The institutionalized trappings of a functional society will be strained past the breaking point or just cease to exist. The uneasy quasi-truce between the rabid dogs of society, criminals, and the rest of us will disappear, and the natural law will once again take precedence.
What is yours will only stay that way of you can keep it. Your next meal will only be ready if you provide it. Your continued existence will no longer be guaranteed by default barring a fluke. Survival, real moment-to-moment, day-to-day survival is the new normal. The Way Things Were is the simultaneous plea and eulogy on everyone’s lips.
Diseases that are rendered powerless by modern medicine will reassert themselves with fury. Death will harvest his grim crop in ways that were once laughable inconveniences. Infection from a scratch. A fever gone unchecked. Parasites. A rotten tooth.
Medieval ailments will once again spell nearly certain doom. There will be no competing pleasures to occupy your time. Every moment will mean another minute of life, earned, or a squandered opportunity in the face of the encroaching night.

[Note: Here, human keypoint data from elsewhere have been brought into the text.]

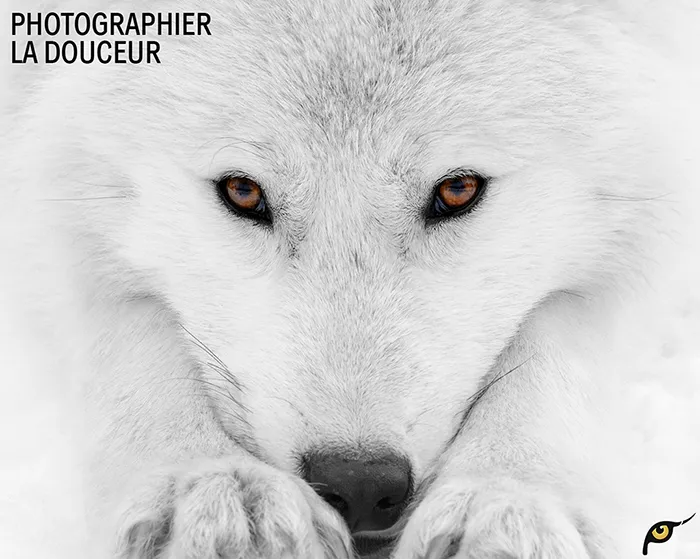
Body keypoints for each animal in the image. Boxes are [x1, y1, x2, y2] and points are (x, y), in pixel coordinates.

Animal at [1, 0, 699, 558]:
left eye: (458, 189)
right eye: (242, 191)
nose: (359, 485)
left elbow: (562, 340)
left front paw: (512, 501)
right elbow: (127, 327)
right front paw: (206, 485)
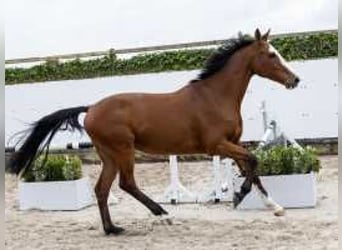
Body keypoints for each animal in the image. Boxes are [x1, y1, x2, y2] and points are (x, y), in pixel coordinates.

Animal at [8, 28, 300, 234]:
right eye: (271, 54)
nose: (295, 80)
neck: (215, 96)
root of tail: (91, 108)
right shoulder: (217, 145)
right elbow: (253, 160)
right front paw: (240, 195)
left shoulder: (233, 142)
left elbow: (252, 166)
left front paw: (274, 207)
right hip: (123, 150)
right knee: (126, 184)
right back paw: (164, 215)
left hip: (109, 155)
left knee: (102, 189)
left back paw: (112, 229)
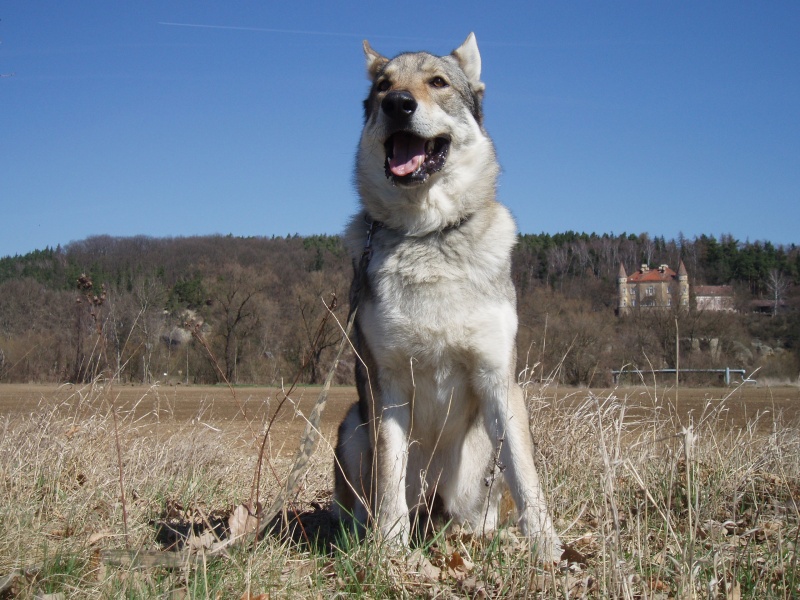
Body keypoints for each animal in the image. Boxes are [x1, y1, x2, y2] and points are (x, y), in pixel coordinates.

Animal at [332, 31, 564, 556]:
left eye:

When things have changed so utterly for the worse that your most fervent wish is full bellies and a warm, safer place to sleep next to your loved ones, that’s when you’ll know you the Shit has well and truly Hit the Fan.
Conclusion
The term SHTF should be reserved for major events that severely threaten lives and the fabric of society, not localized disasters and crises no matter how bad they are.
While events that mortally imperil you, even for days at a time, are scary and might be the penultimate test of your life, they are still likely not true SHTF situations.
Try not to water down the import of a term that should be reserved for properly cataclysmic situations by tossing it out every time a riot occurs or a tornado touches down.